Software & Data Management
Data acquisition is fully compatible with industry-standard environmental software platforms including LoggerNet (Campbell Scientific), HOBOware (Onset), and EdiLogger (Decagon). Raw SDI-12 commands return calibrated temperature values in °C with 0.1 °C resolution and embedded checksum validation. When integrated into automated networks, the SIL-411 supports time-synchronized polling intervals down to 1 Hz, enabling high-frequency energy balance modeling. All calibration coefficients—including spectral responsivity, nonlinearity correction, and temperature-dependent offset—are factory-programmed into non-volatile memory and accessible via SDI-12 interrogation. Exported datasets comply with CF Metadata conventions and support direct ingestion into R (‘eddyproc’, ‘flux’ packages) and Python (‘pandas’, ‘xarray’) for flux partitioning and land-surface model validation.
Applications
- Plant physiology studies: Canopy temperature differentials (Tc – Ta) for stomatal conductance estimation and drought stress monitoring
- Transportation infrastructure: Pavement surface temperature logging for anti-icing decision support systems and winter maintenance optimization
- Hydroclimatology: Snow surface temperature profiling in alpine catchments to constrain melt timing and runoff generation models
- Eddy covariance towers: Upward longwave radiation component derivation for surface energy balance closure analysis
- Agricultural irrigation scheduling: Real-time soil surface temperature mapping to infer evaporation rates and root-zone moisture status
- Urban climate monitoring: Thermal heterogeneity assessment across impervious vs. vegetated surfaces in heat island studies
FAQ
Does the SIL-411 require periodic recalibration?
Yes—Apogee recommends NIST-traceable recalibration every two years for research-grade applications, or annually under continuous high-UV or thermal cycling exposure. Field verification using a blackbody reference source (e.g., CI Systems BC-200) is advised prior to critical campaigns.

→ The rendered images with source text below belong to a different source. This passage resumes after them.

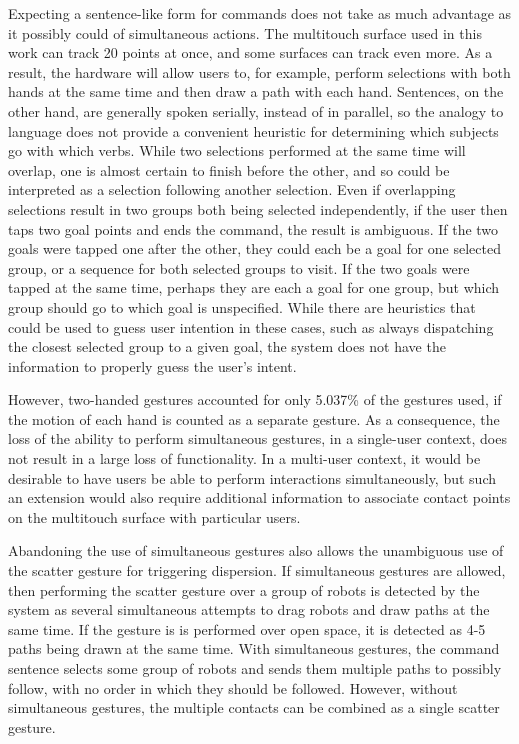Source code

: Expecting a sentence-like form for commands does not take as much advantage as it possibly could of simultaneous actions. 
The multitouch surface used in this work can track 20 points at once, and some surfaces can track even more. 
As a result, the hardware will allow users to, for example, perform selections with both hands at the same time and then draw a path with each hand. 
Sentences, on the other hand, are generally spoken serially, instead of in parallel, so the analogy to language does not provide a convenient heuristic for determining which subjects go with which verbs.
While two selections performed at the same time will overlap, one is almost certain to finish before the other, and so could be interpreted as a selection following another selection. 
Even if overlapping selections result in two groups both being selected independently, if the user then taps two goal points and ends the command, the result is ambiguous. 
If the two goals were tapped one after the other, they could each be a goal for one selected group, or a sequence for both selected groups to visit.
If the two goals were tapped at the same time, perhaps they are each a goal for one group, but which group should go to which goal is unspecified.  
While there are heuristics that could be used to guess user intention in these cases, such as always dispatching the closest selected group to a given goal, the system does not have the information to properly guess the user's intent.

However, two-handed gestures accounted for only 5.037\% of the gestures used, if the motion of each hand is counted as a separate gesture. 
As a consequence, the loss of the ability to perform simultaneous gestures, in a single-user context, does not result in a large loss of functionality.
In a multi-user context, it would be desirable to have users be able to perform interactions simultaneously, but such an extension would also require additional information to associate contact points on the multitouch surface with particular users. 

Abandoning the use of simultaneous gestures also allows the unambiguous use of the scatter gesture for triggering dispersion. 
If simultaneous gestures are allowed, then performing the scatter gesture over a group of robots is detected by the system as several simultaneous attempts to drag robots and draw paths at the same time. 
If the gesture is is performed over open space, it is detected as 4-5 paths being drawn at the same time. 
With simultaneous gestures, the command sentence selects some group of robots and sends them multiple paths to possibly follow, with no order in which they should be followed. 
However, without simultaneous gestures, the multiple contacts can be combined as a single scatter gesture.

Can the sensor measure through glass or plastic covers?
No—standard silicate glass and most polymers absorb strongly in the 8–14 µm band. Direct line-of-sight to the target surface is required for valid radiometric measurement.
Is the SDI-12 output compatible with Arduino or Raspberry Pi?
Yes, provided the microcontroller implements full SDI-12 protocol compliance (including 1200-baud asynchronous serial, command echo, and timeout handling); open-source libraries such as ‘SDI12’ for Arduino and ‘pysdi12’ for Python/Raspberry Pi are verified functional.
What is the minimum measurable surface size?
At 1 m distance, the 22° half-angle yields a ~0.8 m diameter measurement area. Targets smaller than 50 % of this diameter introduce significant cosine error and reduced effective emissivity; use is not recommended for objects <0.4 m in extent at that range.
How does ambient temperature affect accuracy?
The SIL-411 incorporates internal thermistor-based compensation; accuracy specifications assume ≤20 °C difference between target and sensor body temperature. For larger gradients, optional emissivity input (via SDI-12) improves correction fidelity in post-processing.